We could also have government clinics for the needy (as we have for veterans), with the understanding that these would provide only the most basic services. (This is what I take Fitz’s experience in the UK to have been.) We might also imagine government programs that focus specifically on children, such as expanded clinics in the larger public school systems. But voluntary transactions between willing buyers and willing sellers should form the core of the system, displacing the presumably well-intentioned dictates of that vast multitude of people who currently buy other people’s health care with other other people’s money.
Fourth, mandate portability. It’s not necessary to prohibit employer sponsorship of health plans, but it is necessary to end employer un-sponsorship. If a worker wants to keep his health insurance while moving on to a new job, and he’s willing to pick up the premium, it’s hard to see how anyone is made worse off by such a mandate. And it is perhaps the simplest way of solving (or going a long way toward solving) the pre-existing condition problem. To be really effective, this would have to presuppose the ability to take coverage across state lines.
Fifth, leave it alone. The truth is that some federal programs already on the books, such as Health Savings Accounts and Health Reimbursement Accounts, might cure the disease if we gave them enough time. But when it was time to review our company’s health plan this year, we ruled those options out completely because there was no way to be confident that they will still be in effect in January 2010. Citizens simply cannot make rational decisions about things that are treated as perennial political footballs. In other words, Congress: It may itch while it heals, but don’t scratch it.

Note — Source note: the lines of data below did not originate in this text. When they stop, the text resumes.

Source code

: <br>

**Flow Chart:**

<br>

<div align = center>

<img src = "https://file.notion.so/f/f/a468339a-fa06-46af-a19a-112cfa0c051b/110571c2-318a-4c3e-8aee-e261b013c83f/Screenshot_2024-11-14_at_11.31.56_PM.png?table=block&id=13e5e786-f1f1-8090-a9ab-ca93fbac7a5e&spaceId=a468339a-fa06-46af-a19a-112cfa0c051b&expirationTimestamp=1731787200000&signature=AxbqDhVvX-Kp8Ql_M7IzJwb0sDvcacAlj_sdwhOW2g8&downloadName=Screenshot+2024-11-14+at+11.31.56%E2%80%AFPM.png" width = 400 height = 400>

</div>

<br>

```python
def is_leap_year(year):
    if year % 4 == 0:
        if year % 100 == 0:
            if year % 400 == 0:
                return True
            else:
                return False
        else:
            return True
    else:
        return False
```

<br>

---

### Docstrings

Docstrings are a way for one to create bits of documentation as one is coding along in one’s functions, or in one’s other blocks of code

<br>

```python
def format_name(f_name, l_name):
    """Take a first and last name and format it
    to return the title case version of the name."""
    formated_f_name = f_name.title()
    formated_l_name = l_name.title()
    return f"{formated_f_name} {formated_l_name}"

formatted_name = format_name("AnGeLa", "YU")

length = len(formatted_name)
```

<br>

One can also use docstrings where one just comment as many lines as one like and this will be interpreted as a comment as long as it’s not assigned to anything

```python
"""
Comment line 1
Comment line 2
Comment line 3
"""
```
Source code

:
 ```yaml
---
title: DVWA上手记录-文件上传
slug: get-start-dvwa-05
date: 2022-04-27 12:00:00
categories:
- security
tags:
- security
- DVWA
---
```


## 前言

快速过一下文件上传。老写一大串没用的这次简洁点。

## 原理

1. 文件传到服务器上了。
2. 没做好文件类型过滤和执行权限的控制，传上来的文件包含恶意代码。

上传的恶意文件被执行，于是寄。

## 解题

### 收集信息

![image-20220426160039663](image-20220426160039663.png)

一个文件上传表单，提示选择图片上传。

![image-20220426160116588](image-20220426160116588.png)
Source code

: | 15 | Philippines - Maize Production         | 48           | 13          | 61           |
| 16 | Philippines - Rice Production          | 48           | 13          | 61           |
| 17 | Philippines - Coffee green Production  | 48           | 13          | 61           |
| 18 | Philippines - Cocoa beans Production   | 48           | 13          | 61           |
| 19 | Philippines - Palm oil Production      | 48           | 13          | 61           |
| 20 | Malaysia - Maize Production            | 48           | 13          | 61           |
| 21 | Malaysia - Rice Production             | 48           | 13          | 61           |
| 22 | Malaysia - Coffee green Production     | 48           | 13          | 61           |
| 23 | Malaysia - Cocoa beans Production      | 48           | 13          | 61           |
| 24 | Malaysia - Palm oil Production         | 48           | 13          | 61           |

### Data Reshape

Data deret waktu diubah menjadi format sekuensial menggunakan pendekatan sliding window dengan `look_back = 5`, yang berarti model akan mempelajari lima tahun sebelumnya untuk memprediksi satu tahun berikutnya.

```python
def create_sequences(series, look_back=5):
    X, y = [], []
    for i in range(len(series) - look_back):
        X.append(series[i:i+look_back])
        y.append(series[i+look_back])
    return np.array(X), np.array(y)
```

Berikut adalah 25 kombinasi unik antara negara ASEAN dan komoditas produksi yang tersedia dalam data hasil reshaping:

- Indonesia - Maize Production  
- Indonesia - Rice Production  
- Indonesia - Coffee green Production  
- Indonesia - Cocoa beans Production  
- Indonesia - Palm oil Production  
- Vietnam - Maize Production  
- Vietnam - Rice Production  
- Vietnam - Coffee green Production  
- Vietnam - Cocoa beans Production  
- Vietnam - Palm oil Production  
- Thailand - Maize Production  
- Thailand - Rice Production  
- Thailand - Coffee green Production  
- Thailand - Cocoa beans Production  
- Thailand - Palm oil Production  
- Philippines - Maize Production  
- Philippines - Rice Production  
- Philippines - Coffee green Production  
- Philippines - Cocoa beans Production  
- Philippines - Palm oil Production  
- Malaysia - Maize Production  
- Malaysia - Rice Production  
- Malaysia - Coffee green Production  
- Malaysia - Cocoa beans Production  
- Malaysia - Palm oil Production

Is any of this likely? My powers of political prognostication are no better than the average bear’s, but my guess is that my first suggestion has a decent chance of happening this year, thanks to Congress’s insatiable appetite for more money to slosh around in. The bad news is that the prospects for the rest of the suggestions are poor. I see no chance whatsoever that Congress or the states will end unfunded mandates. Our misguided notion of what “health care” means — a notion begotten by decades of pre-paid nonsense — makes the price tag for my third suggestion much too high. And my fourth suggestion, portability, will be a pointless gesture unless the other suggestions are implemented, because most plans will be too bloated for a departing employee to want to port it and pay the premiums.
Tonight, perhaps the President will tell us what he has in mind. I’m sorry to say I don’t expect to like it, but we’ll see.